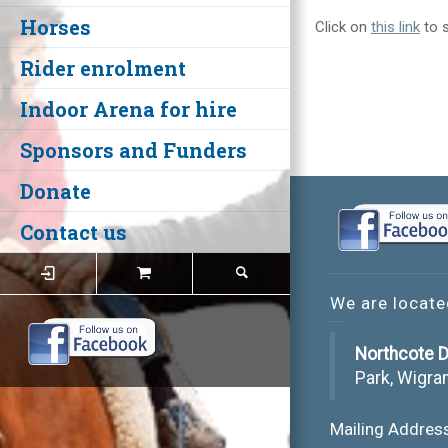
Horses
Click on
this link
to s
Rider enrolment
Indoor Arena for hire
Sponsors and Funders
Donate
Contact us
We are locate
Northcote D
Park, Wigra
Mailing Addres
####
BRIEF:
Which lines run from the one containing "We are locate" to the end of the data? Output them exactly, with nothing added.

PROBLEM SOLUTION:
We are locate
Northcote D
Park, Wigra
Mailing Addres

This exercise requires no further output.